> [Given instruction 1]: Reproduce the listing from the line with "order: Poales" to the end of the listing, keeping every line unchanged.

Electrical switches typically operate to open and close an electrical circuit by moving one or more contacts between contact positions. In some cases, the switch contacts may be damaged by slow movement of the contacts between switch positions or other improper actuation of the switch. For example, if a switch contact is moved slowly when opening a current-carrying circuit, arcing between contacts as the circuit is opened can cause the contacts to overheat, erode or otherwise be damaged. Some switch arrangements also allow switch contacts to be held in a transient state between on and off switch positions, i.e., teased between switch positions, and can cause contact damage.
In one aspect of the invention, an electrical switch apparatus includes a snap action element by which switch contacts can be rapidly moved between switch positions. In one aspect of the invention, the snap action element makes the switch apparatus teaseproof so that the switch contacts cannot be held in a transient position.
In one illustrative embodiment, a switch apparatus includes a handle, a snap action element and a switch contact apparatus. Rotary movement of the handle is transmitted by the snap action element to the switch contact apparatus so that movable contacts in the switch contact apparatus may be moved between contact positions, thereby opening or closing at least one electrical circuit. The handle is coupled to the snap action element so that rotation of the handle causes a first portion of the snap action element to rotate. Rotary motion of the first portion in the snap action element is transmitted via a resilient member to a second portion of the snap action element so that the second portion moves rapidly and in a teaseproof manner to a second position. The second portion may be coupled to the electrical switch contact apparatus so that the movable switch contacts are driven by the movement of the second portion.
In one aspect of the invention, a switching apparatus includes a housing having a handle end and a switch end. A handle drive arm is rotatably mounted at the handle end of the housing so that the handle drive arm has a range of rotary motion of approximately 90 degrees, and a switch drive arm is rotatably mounted at the switch end of the housing so that the switch drive arm has a range of rotary motion of approximately 45 degrees. A resilient member interconnects the handle drive arm and the switch drive arm so that rotation of the handle drive arm causes rotation of the switch drive arm. In one embodiment, a snap rotation of the switch drive arm is caused by rotation of the handle drive arm so that the switch drive arm moves rapidly between switch positions.

> [Dataset extract]:
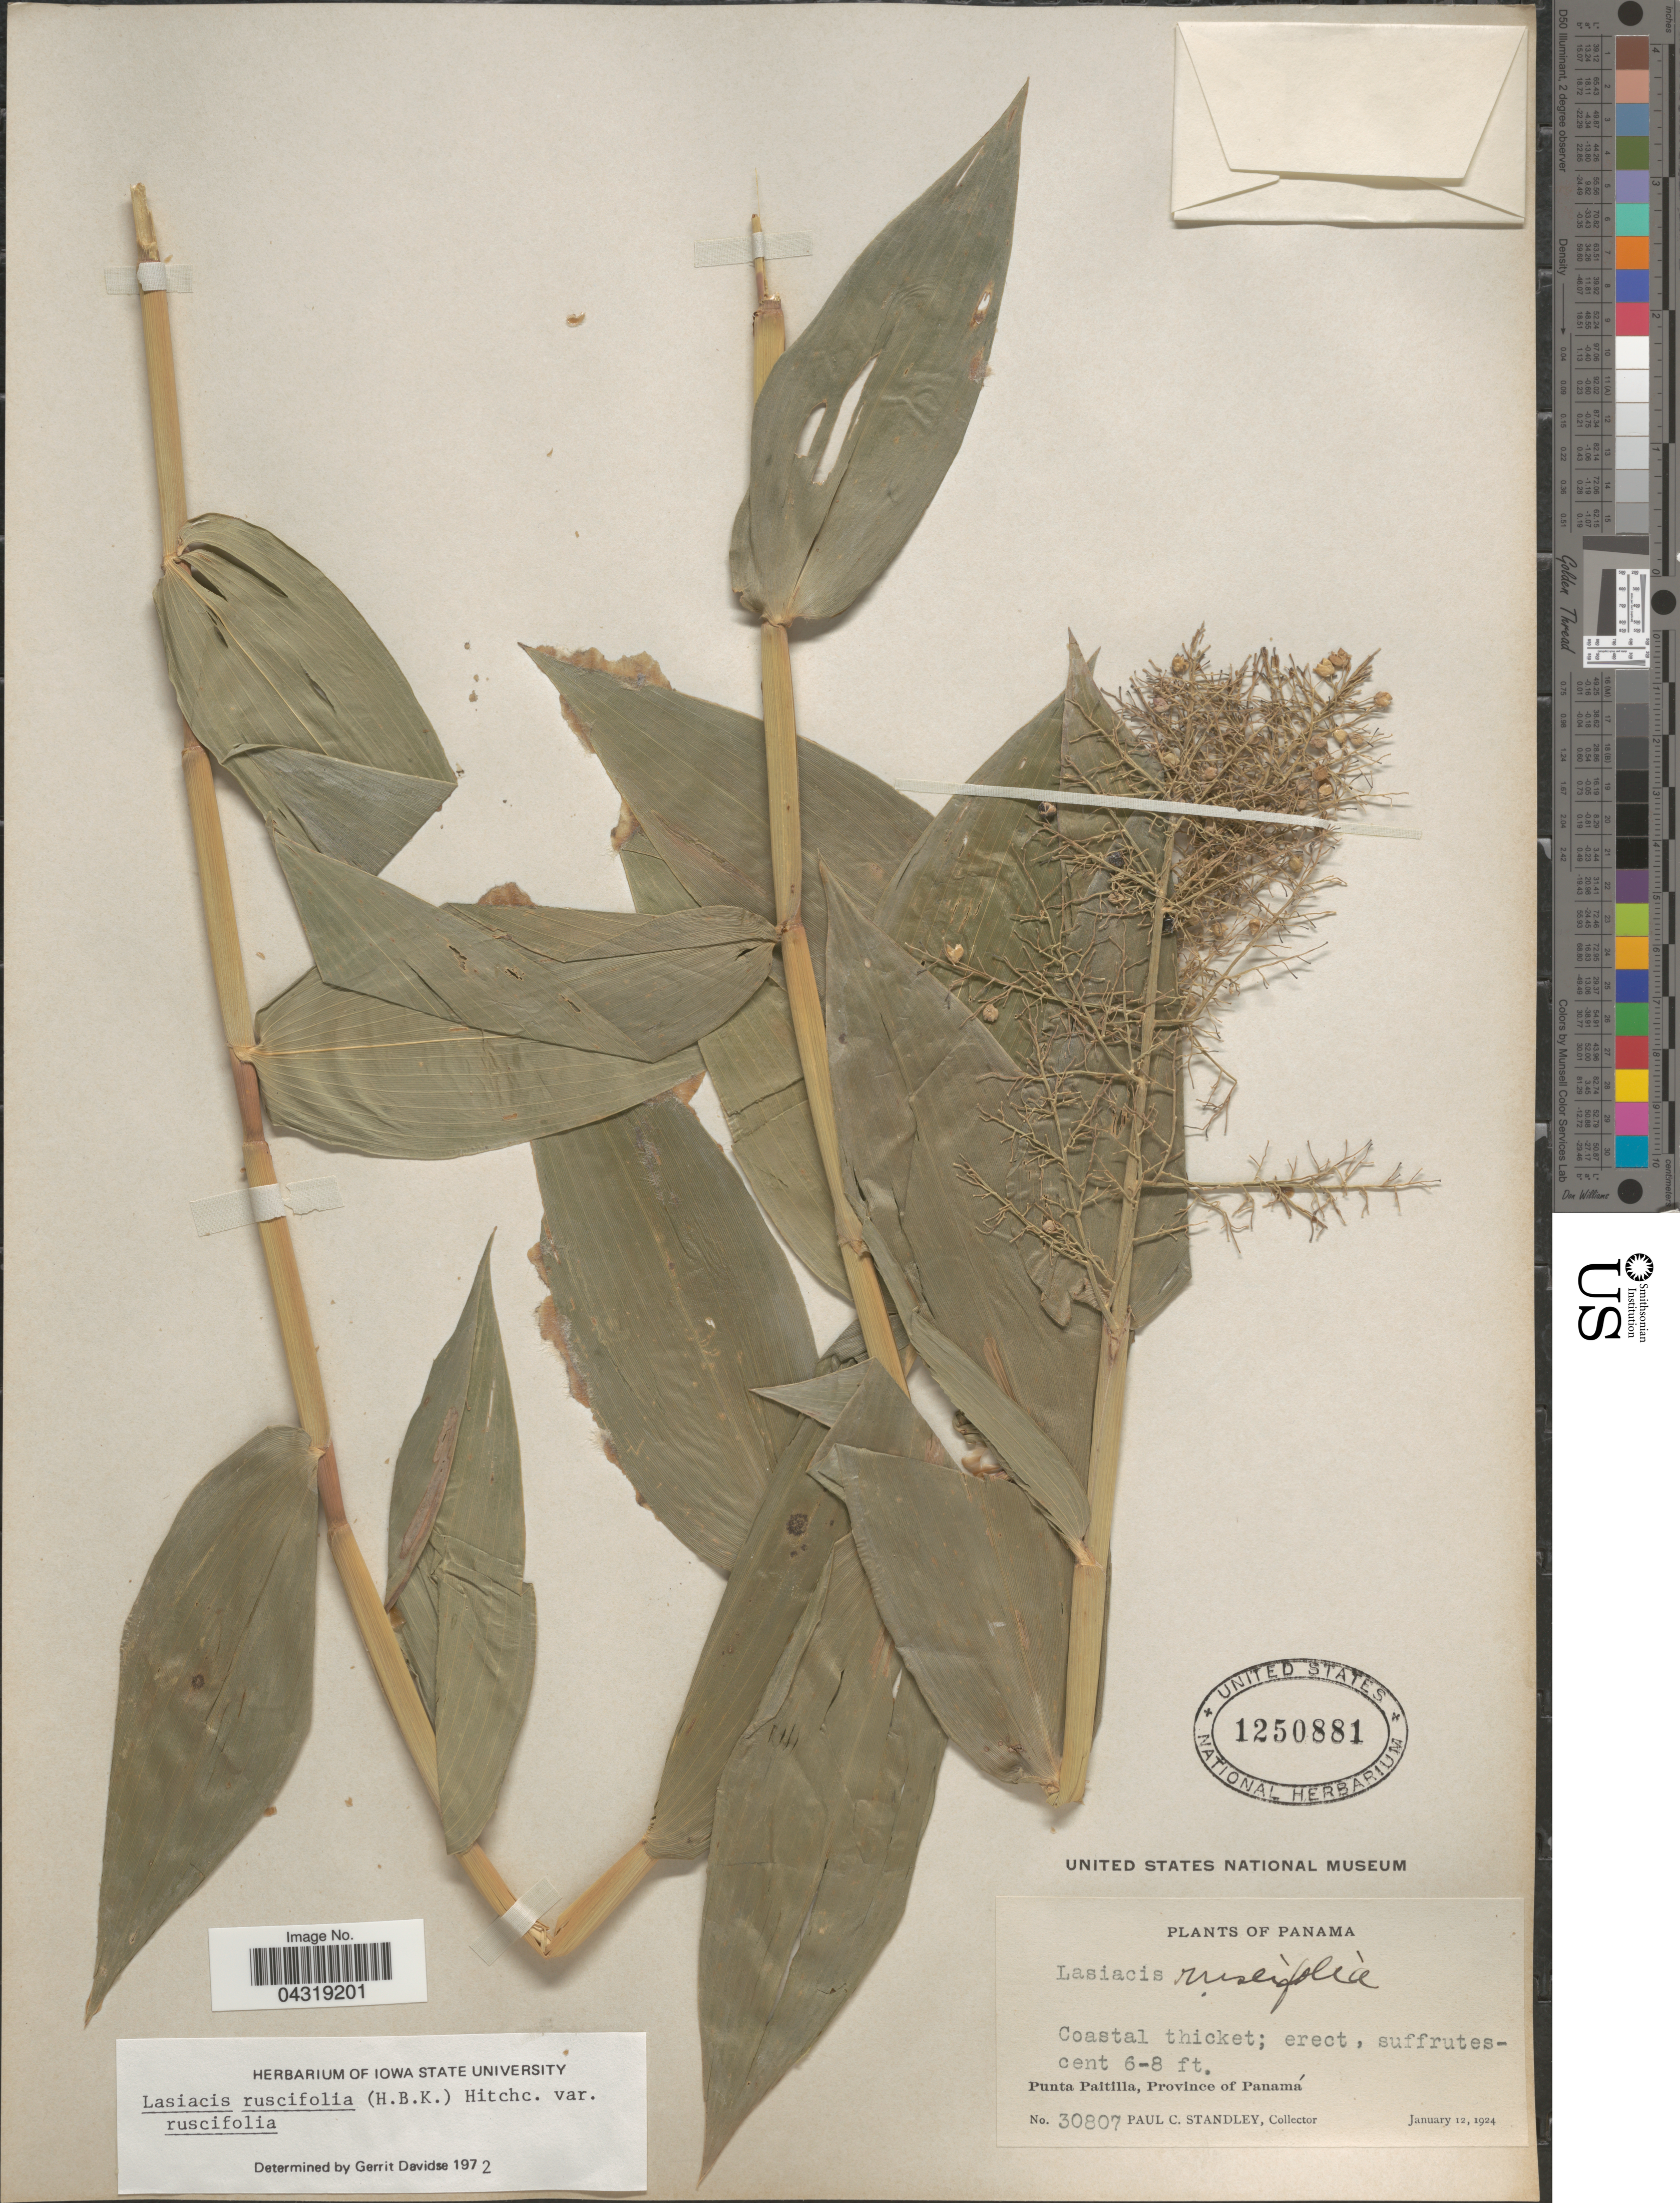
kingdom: Plantae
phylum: Tracheophyta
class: Liliopsida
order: Poales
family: Poaceae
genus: Lasiacis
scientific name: Lasiacis ruscifolia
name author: (Kunth) Hitchc.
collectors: P. C. Standley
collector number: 30807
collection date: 1924-01-12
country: Panama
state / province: Panamá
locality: Punta Paitilla.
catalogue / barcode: US 1250881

> [Given instruction 2]: Write out the passage on electrical switches from "Electrical switches typically" to "cause contact damage." word for word.

> [Full answer 1]:
order: Poales
family: Poaceae
genus: Lasiacis
scientific name: Lasiacis ruscifolia
name author: (Kunth) Hitchc.
collectors: P. C. Standley
collector number: 30807
collection date: 1924-01-12
country: Panama
state / province: Panamá
locality: Punta Paitilla.
catalogue / barcode: US 1250881

> [Full answer 2]:
Electrical switches typically operate to open and close an electrical circuit by moving one or more contacts between contact positions. In some cases, the switch contacts may be damaged by slow movement of the contacts between switch positions or other improper actuation of the switch. For example, if a switch contact is moved slowly when opening a current-carrying circuit, arcing between contacts as the circuit is opened can cause the contacts to overheat, erode or otherwise be damaged. Some switch arrangements also allow switch contacts to be held in a transient state between on and off switch positions, i.e., teased between switch positions, and can cause contact damage.